Al contrario, gli elementi che possono disincentivare la scelta di certificare le proprie competenze risultano:

  • per i tributaristi, la scarsa utilità nel mercato di riferimento (46,4% delle risposte)
  • per gli amministratori di condominio, il mancato riconoscimento da parte del mercato (61,7% delle risposte).

Allo stesso tempo, il fattore economico non sembra rappresentare un ostacolo all’avvio dei rispettivi percorsi di qualifica: solo il 14,2% degli amministratori di condominio e il 13,3% dei tributaristi rispondenti ha indicato i costi iniziali (acquisto, adeguamento) come fattore disincentivante prevalente.


Il salto culturale


L’analisi delle risposte, tenuto conto di una clientela prevalente differenziata tra figure professionali, fa emergere una scarsa consapevolezza dei benefici della certificazione accreditata, trasversale alla tipologia di clientela, che riguarda non solo i privati cittadini, dai quali ci si attenderebbe minore conoscenza delle certificazioni, ma anche le aziende. Da qui l’esigenza di un’azione comunicativa forte, finalizzata a far emergere un’immagine degli organismi accreditati positiva e funzionale a un salto di qualità nelle garanzie di competenza offerte al mercato.

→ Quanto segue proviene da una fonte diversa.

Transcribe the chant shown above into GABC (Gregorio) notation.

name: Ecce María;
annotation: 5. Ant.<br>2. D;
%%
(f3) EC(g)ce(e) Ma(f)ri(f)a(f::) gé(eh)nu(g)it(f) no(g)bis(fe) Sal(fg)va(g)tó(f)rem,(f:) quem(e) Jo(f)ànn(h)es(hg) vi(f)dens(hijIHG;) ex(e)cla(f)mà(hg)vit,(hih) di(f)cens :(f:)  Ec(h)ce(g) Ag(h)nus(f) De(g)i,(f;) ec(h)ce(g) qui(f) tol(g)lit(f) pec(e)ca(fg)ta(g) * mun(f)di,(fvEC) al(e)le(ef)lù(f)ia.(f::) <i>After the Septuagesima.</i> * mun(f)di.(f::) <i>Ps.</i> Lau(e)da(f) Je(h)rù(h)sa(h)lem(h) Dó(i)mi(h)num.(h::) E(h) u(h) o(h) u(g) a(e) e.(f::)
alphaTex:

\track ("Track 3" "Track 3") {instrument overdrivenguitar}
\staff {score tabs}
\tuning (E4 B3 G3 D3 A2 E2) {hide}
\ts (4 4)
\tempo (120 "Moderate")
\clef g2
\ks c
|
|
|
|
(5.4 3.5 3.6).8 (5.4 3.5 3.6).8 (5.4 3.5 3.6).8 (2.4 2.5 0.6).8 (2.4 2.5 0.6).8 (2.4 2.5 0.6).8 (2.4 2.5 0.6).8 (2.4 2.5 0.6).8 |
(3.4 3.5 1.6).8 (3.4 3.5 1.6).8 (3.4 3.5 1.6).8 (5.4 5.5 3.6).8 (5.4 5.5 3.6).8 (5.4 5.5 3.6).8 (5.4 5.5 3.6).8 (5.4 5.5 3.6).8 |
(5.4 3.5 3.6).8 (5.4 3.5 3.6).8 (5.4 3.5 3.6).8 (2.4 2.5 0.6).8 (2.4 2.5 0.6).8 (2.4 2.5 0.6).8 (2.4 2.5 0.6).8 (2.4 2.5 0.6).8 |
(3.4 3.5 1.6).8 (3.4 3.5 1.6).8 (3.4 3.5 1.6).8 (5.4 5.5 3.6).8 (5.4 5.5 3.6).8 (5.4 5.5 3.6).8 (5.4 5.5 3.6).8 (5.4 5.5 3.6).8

È importante sottolineare, infatti, che il valore della certificazione accreditata risiede anche nella volontarietà e nella opportunità di scelta da parte del professionista. Dal punto di vista del cliente, l’elemento che dovrebbe fare la differenza è che, a parità di informazioni, selezionare un professionista che ha deciso di certificare le proprie competenze dovrebbe essere un elemento di garanzia a beneficio della trasparenza.

Ma perché il meccanismo funzioni, è necessario che siano chiare, al professionista e al mercato, le garanzie fornite da una valutazione di terza parte indipendente. Iniziative come lo studio condotto da IRS vanno proprio nella direzione di informare sui benefici legati alla certificazione accreditata delle competenze.